#### AIM OF THE EXERCISE
Within the data below, count the lines that include "color" and give only the count.

#### DATA FOR THIS TASK
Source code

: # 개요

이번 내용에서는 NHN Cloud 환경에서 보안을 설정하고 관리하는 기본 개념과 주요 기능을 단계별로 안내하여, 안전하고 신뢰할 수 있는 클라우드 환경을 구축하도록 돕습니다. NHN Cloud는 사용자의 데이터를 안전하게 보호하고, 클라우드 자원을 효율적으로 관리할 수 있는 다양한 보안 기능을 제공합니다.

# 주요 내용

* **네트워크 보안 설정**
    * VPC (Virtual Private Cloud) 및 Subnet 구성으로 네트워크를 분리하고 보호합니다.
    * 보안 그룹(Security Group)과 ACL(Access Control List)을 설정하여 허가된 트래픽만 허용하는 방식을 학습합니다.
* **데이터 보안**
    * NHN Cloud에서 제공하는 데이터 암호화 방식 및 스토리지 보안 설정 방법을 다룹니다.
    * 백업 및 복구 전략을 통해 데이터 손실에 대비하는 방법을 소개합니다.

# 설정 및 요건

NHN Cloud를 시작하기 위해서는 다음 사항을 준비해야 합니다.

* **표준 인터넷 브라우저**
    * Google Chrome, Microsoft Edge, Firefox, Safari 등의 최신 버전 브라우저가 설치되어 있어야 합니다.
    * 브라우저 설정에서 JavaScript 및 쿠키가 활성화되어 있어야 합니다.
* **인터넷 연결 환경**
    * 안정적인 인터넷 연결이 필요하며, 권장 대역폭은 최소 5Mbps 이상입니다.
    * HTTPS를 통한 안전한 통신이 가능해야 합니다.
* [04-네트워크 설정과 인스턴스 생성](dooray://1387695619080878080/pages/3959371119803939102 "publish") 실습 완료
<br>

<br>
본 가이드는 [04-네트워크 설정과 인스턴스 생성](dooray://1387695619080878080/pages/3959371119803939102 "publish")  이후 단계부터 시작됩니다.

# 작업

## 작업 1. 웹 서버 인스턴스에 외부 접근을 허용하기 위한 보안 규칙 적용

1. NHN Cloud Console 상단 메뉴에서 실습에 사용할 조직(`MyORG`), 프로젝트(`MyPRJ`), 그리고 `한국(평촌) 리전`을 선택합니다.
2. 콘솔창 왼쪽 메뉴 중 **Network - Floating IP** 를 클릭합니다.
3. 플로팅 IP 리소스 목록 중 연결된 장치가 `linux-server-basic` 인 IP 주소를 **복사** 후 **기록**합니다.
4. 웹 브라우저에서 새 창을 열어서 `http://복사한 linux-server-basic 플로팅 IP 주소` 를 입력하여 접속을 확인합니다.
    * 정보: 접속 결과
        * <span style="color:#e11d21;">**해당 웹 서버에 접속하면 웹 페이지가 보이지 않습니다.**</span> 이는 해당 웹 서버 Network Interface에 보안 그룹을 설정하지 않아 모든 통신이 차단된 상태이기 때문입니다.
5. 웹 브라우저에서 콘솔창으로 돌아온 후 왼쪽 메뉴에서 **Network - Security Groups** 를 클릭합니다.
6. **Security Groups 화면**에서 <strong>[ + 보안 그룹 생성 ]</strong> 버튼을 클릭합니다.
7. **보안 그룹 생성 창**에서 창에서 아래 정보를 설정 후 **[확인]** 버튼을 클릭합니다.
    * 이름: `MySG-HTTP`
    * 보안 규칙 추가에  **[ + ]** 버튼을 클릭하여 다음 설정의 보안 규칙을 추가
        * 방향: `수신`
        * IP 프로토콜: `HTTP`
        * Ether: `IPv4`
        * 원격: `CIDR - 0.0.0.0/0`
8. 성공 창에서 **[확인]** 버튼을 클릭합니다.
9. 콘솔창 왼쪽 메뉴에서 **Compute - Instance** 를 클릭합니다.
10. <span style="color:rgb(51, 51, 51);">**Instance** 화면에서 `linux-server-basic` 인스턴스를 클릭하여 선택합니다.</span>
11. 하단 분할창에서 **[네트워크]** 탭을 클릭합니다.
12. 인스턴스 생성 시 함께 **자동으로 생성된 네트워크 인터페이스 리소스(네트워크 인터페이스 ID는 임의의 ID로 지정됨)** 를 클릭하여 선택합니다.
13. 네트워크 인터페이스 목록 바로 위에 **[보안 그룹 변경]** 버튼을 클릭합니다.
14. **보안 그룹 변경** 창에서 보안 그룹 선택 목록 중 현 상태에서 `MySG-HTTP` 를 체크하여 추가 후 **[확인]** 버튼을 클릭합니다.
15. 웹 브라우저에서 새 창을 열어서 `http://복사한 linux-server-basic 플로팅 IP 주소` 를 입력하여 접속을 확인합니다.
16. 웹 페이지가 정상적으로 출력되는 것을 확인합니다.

#### OUTPUT BELOW
2